Check your Wikidata entry. Wikidata is CC0-licensed (fully public domain) and feeds Google’s Knowledge Graph with structured entity data. While you cannot guarantee how Google weighs it against other sources, keeping your entity’s Wikidata entry accurate and current is lower-friction than editing Wikipedia and less subject to editorial disputes. Note that schema markup alone does not directly influence how LLMs parse your entity, but consistent structured data across your own properties and Wikidata gives AI systems multiple sources to cross-reference.

Monitor for policy shifts. Wikipedia keeping robots.txt open while infrastructure costs climb is not a stable equilibrium. If Enterprise revenue doesn’t close the gap with infrastructure costs, crawl controls could change.
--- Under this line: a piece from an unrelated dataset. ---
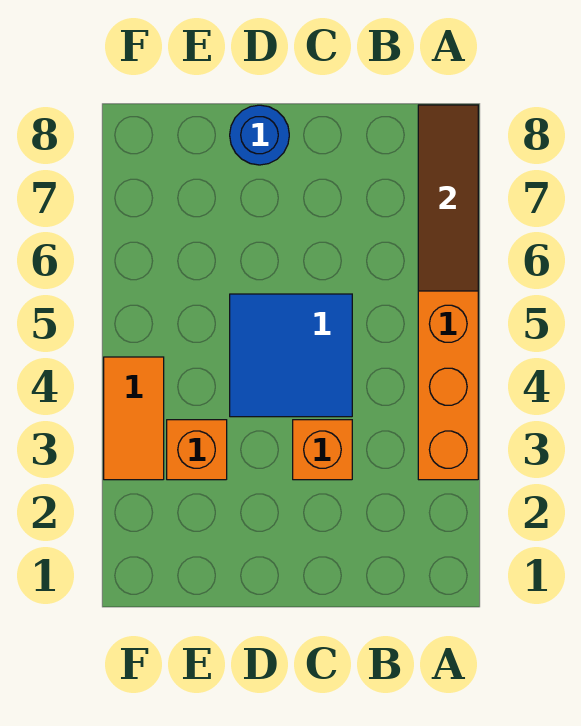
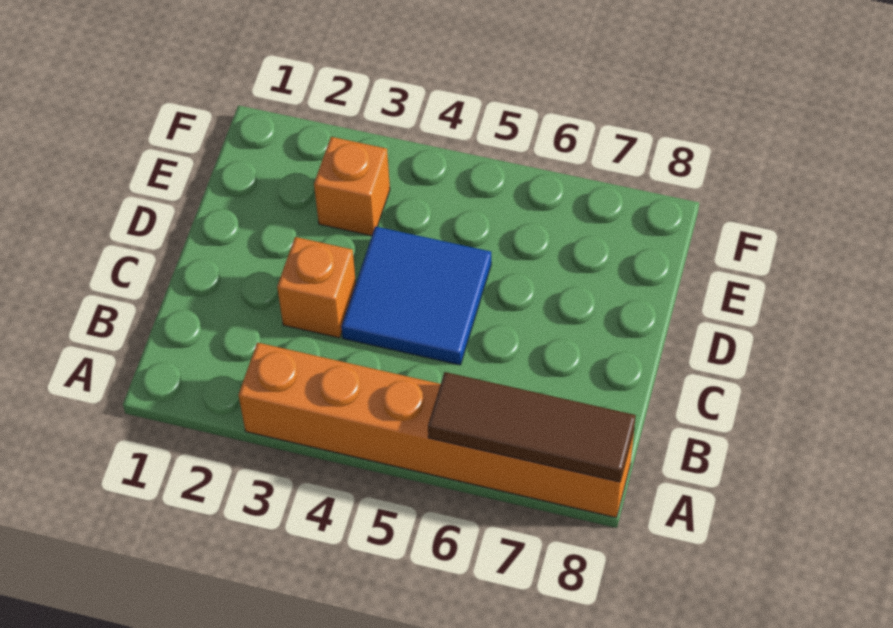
blue round brick D8 level 1 -> none
orange tile F3:F4 level 1 -> none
Any restriction on AI crawlers’ access to Wikipedia would have cascading effects on AI answer quality for every entity that depends on Wikipedia-sourced information.

Methodology

Data was pulled from the Wikimedia REST API pageviews endpoint on May 13, 2026. We queried all-projects (all Wikimedia properties including all language Wikipedias) with all-access (desktop + mobile web + mobile app), at monthly granularity, from July 2019 through April 2026. Agent types queried separately: user (human), spider (search engine crawlers), and automated (other bots). “Bot” in this analysis combines spider + automated.

The November 2026 crossover estimate uses ordinary least squares linear regression on the most recent 24 months of data for each series (human and bot). The intersection of the two trend lines gives the projected date. This is a naive projection, not a forecast. Wikipedia pageview data has seasonal variation (lower in summer, higher in autumn/winter), and any policy change by Wikimedia (such as throttling bot access) or a shift in AI crawling patterns would invalidate the trend. The projection assumes current conditions continue unchanged, which is unlikely over a 12-month horizon. We include it to illustrate the trajectory, not to predict a specific date.

Caveats: Wikimedia reclassified some mid-2025 traffic from human to bot after discovering that bots from Brazil were masquerading as human visitors. The automated agent category started tracking in April 2020, so pre-2020 bot figures undercount. Infrastructure cost figures come from Wikimedia Foundation annual reports (fiscal years ending June 30) and are not directly comparable to calendar-year pageview data.